All’Aula dei Gruppi parlamentari della Camera, si svolge il curioso balletto tra le Commissioni riunite Esteri e Difesa di Camera e Senato. Qui si assiste a un’esibizione di comunicazioni del Vicepresidente del Consiglio dei ministri e Ministro degli Affari esteri e della cooperazione internazionale, Antonio Tajani, e del Ministro della Difesa, Guido Crosetto. Ma cosa ci stanno realmente comunicando? Ci viene presentato il piano per la partecipazione dell’Italia a ulteriori missioni internazionali per l’anno 2025, in una serie di delibere che sarebbe davvero difficile definire come illuminanti.
L’analisi delle missioni internazionali: un miraggio?
In aggiunta, viene discussa una Relazione analitica sulle missioni internazionali attualmente in corso e sullo stato degli interventi di cooperazione allo sviluppo. Sembra quasi che si stia cercando di convincerci che tutto stia procedendo per il meglio, mentre in realtà, il crescente scetticismo riguardo l’efficacia di tali missioni è palpabile. Forse sarebbe il caso di chiedersi: chi beneficia realmente di queste iniziative? Sicuramente non i popoli in difficoltà, che continuano a subire le conseguenze di un’assenza di strategie concrete.
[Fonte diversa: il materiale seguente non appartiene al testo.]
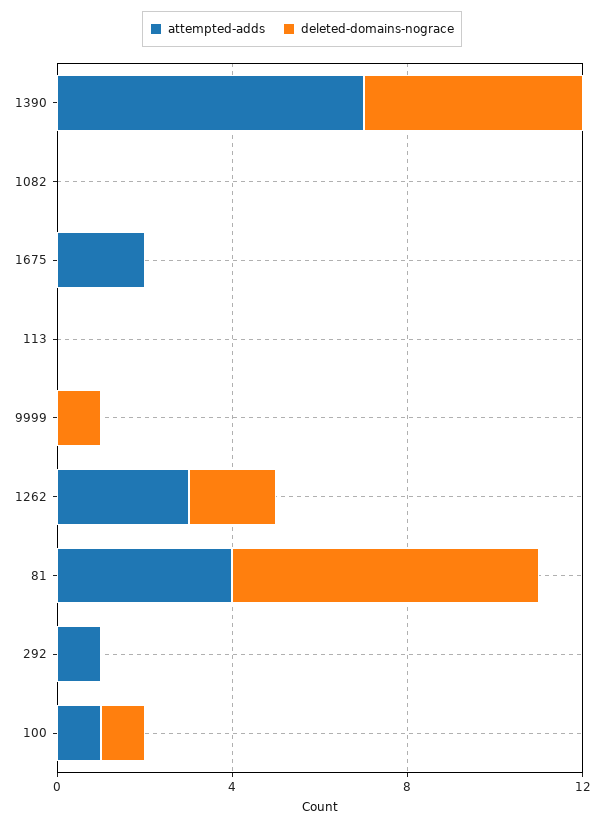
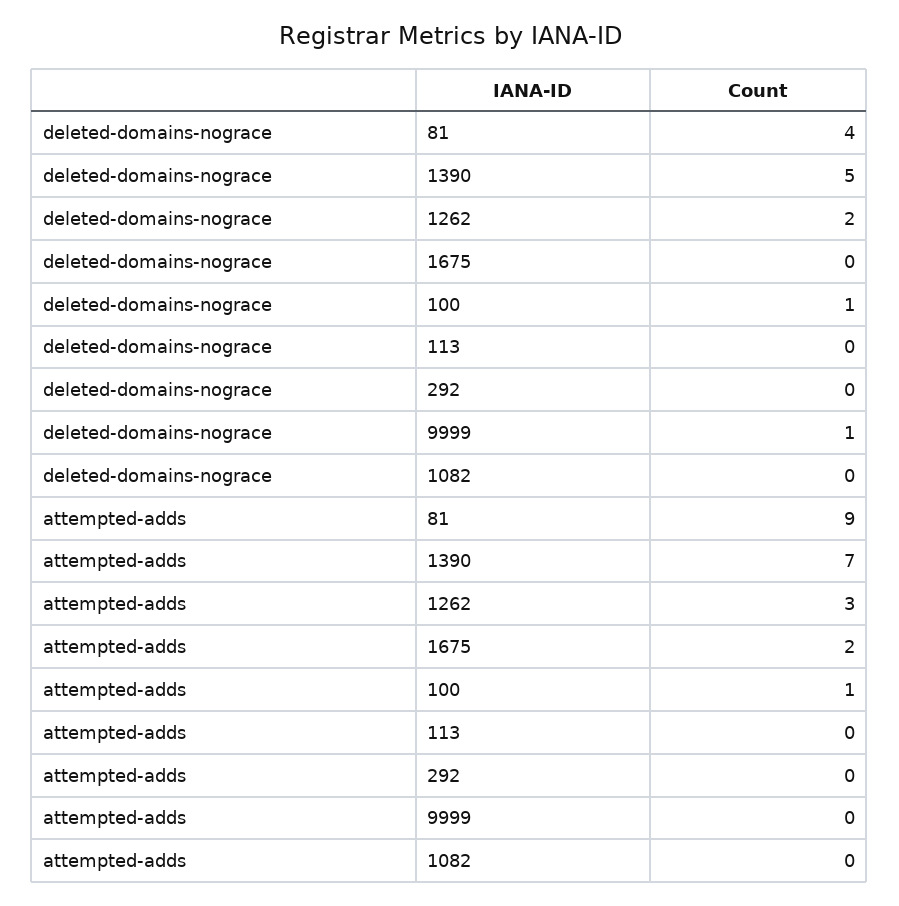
attempted-adds, 81: 4 -> 9
deleted-domains-nograce, 81: 7 -> 4
attempted-adds, 292: 1 -> 0

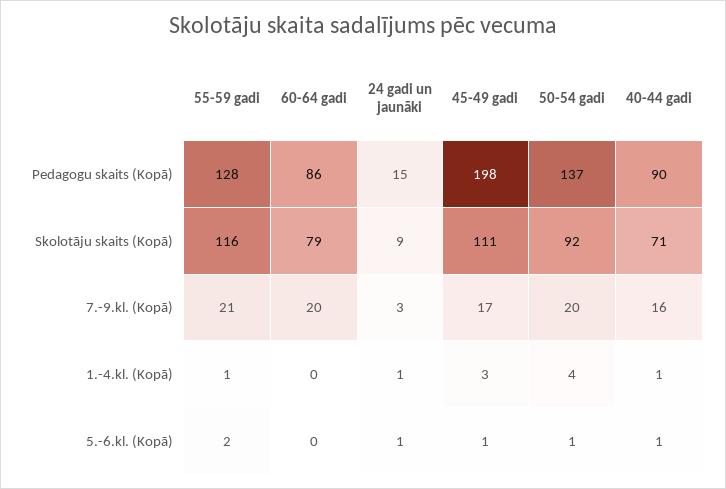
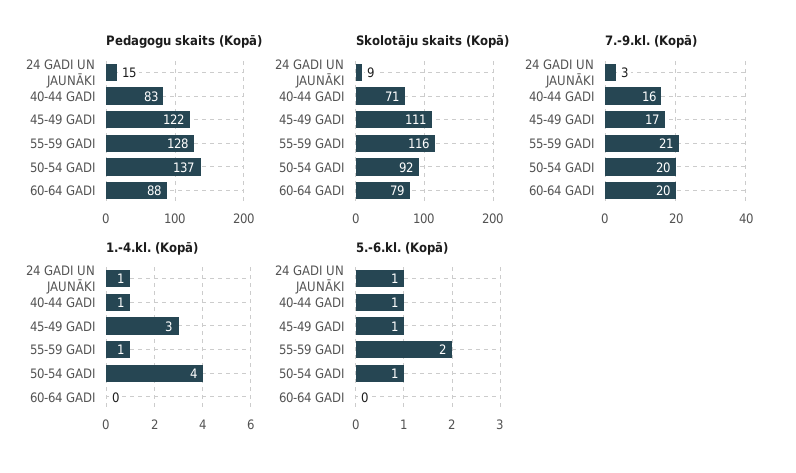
Pedagogu skaits (Kopā), 60-64 gadi: 86 -> 88
Pedagogu skaits (Kopā), 45-49 gadi: 198 -> 122
Pedagogu skaits (Kopā), 40-44 gadi: 90 -> 83

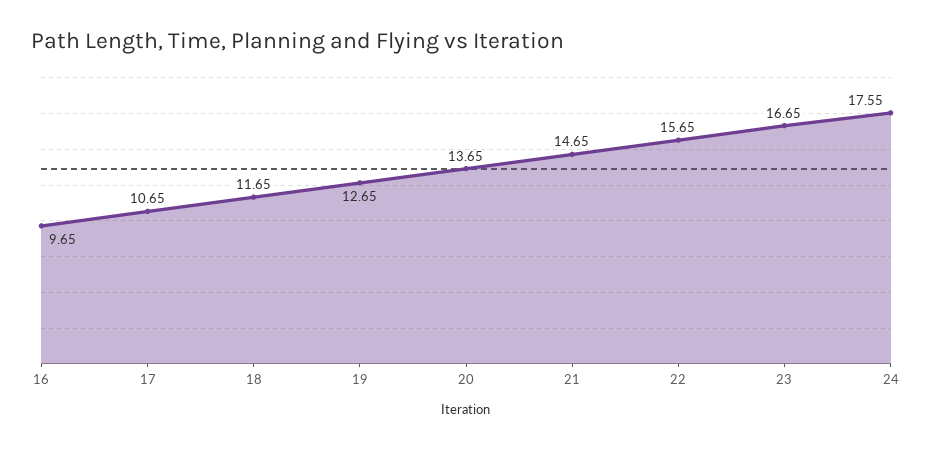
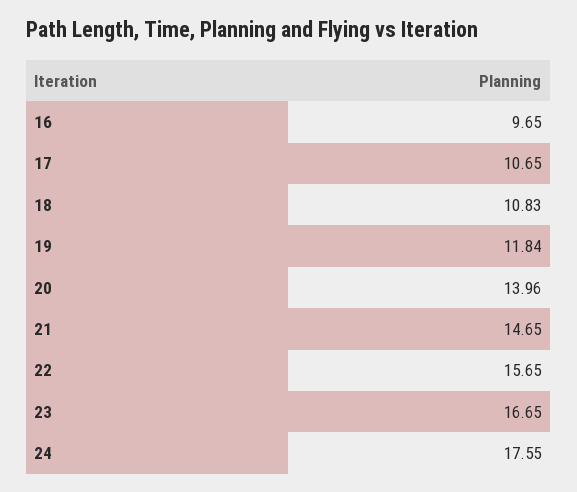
18: 11.65 -> 10.83
19: 12.65 -> 11.84
20: 13.65 -> 13.96

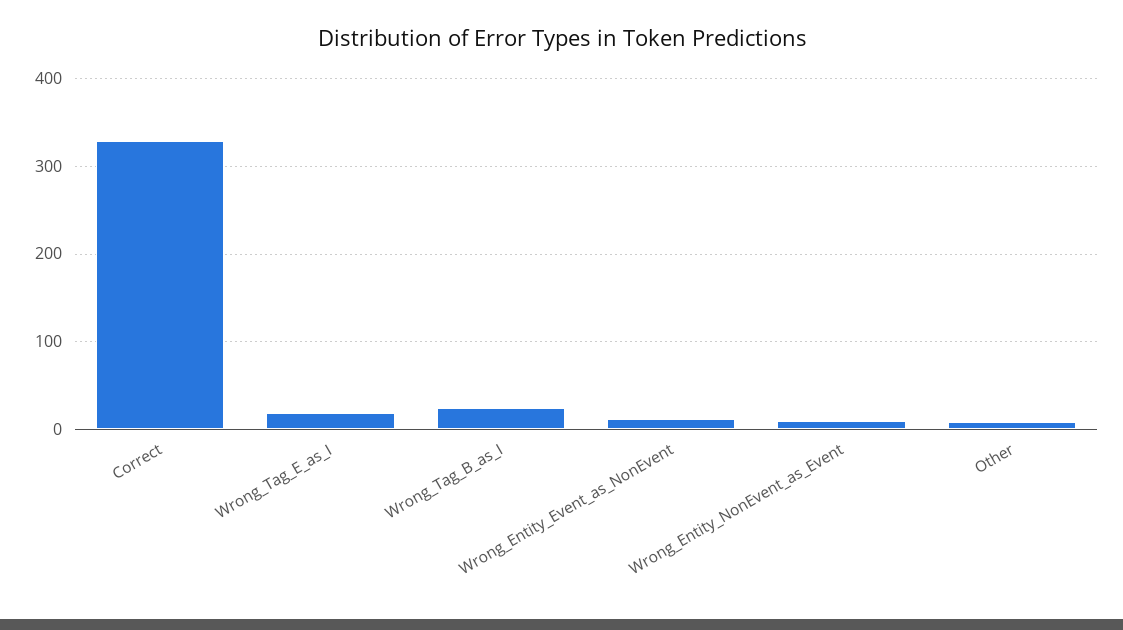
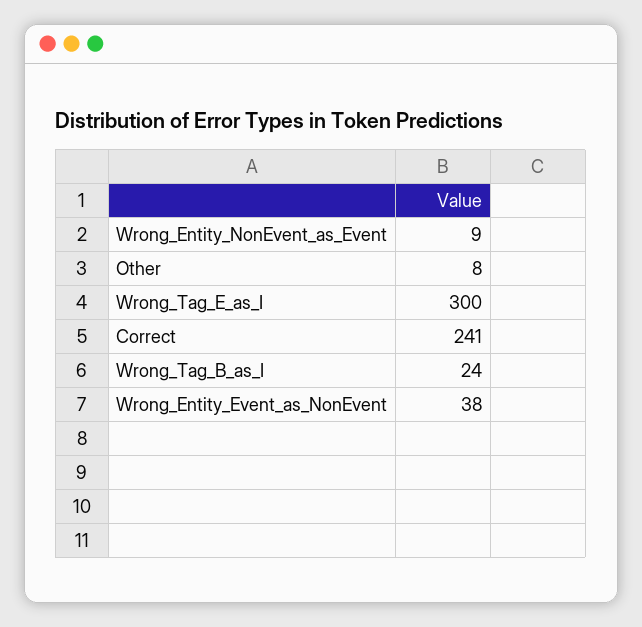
Correct: 330 -> 241
Wrong_Tag_E_as_I: 20 -> 300
Wrong_Entity_Event_as_NonEvent: 10 -> 38

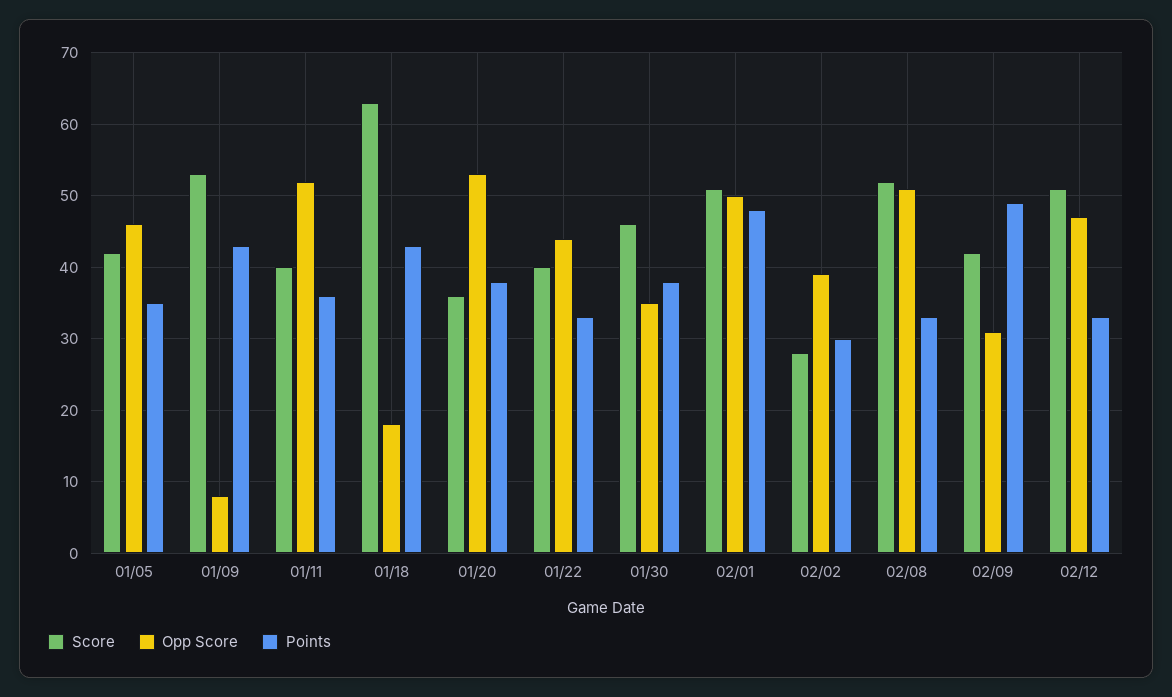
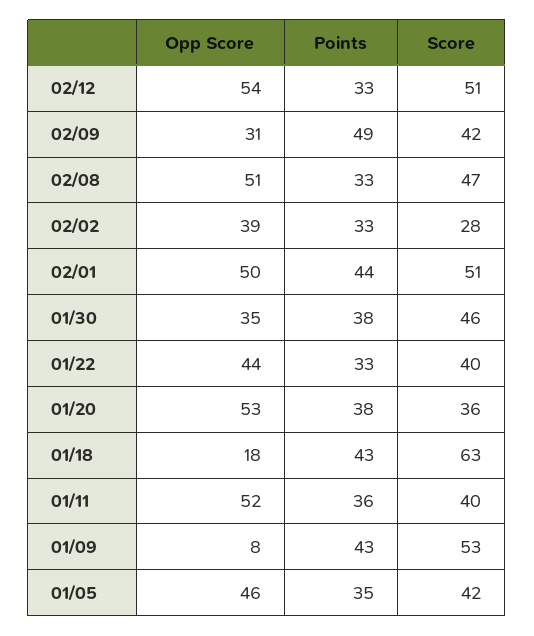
Points, 02/01: 48 -> 44
Points, 02/02: 30 -> 33
Score, 02/08: 52 -> 47
Opp Score, 02/12: 47 -> 54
Proposte per il futuro: sogni o realtà?
La proroga per l’anno 2025 delle missioni già esistenti sembra più un rituale che un impegno reale. A questo punto, non ci si può non chiedere delle opportunità mancate: siamo veramente qui per contribuire alla pace e alla stabilizzazione o stiamo solo continuando a seguire un copione ben collaudato, privo di sostanza? I cittadini meritano risposte chiare, non promesse vuote accompagnate da discorsi pomposi.
È facile vedere come in altri paesi, dove ci si impegna per davvero, molte delle problematiche che affrontiamo sembrano essere state risolte con approcci ben più efficaci. Si potrebbe persino ironizzare su quanto sarebbe bello unire il nostro Paese con altre esperienze migliori, piuttosto che tenerci ancorati a questa danza senza fine tra nomenclature e proclami che svaniscono nel nulla.
Ci vorrebbero
soluzioni audaci, non solo parole. Magari un programma che realmente incoraggi la partecipazione attiva della società civile, coinvolgendo le persone reali, non solo i burocrati. Ma chissà, è molto più semplice continuare a ripetere gli stessi errori, non è vero?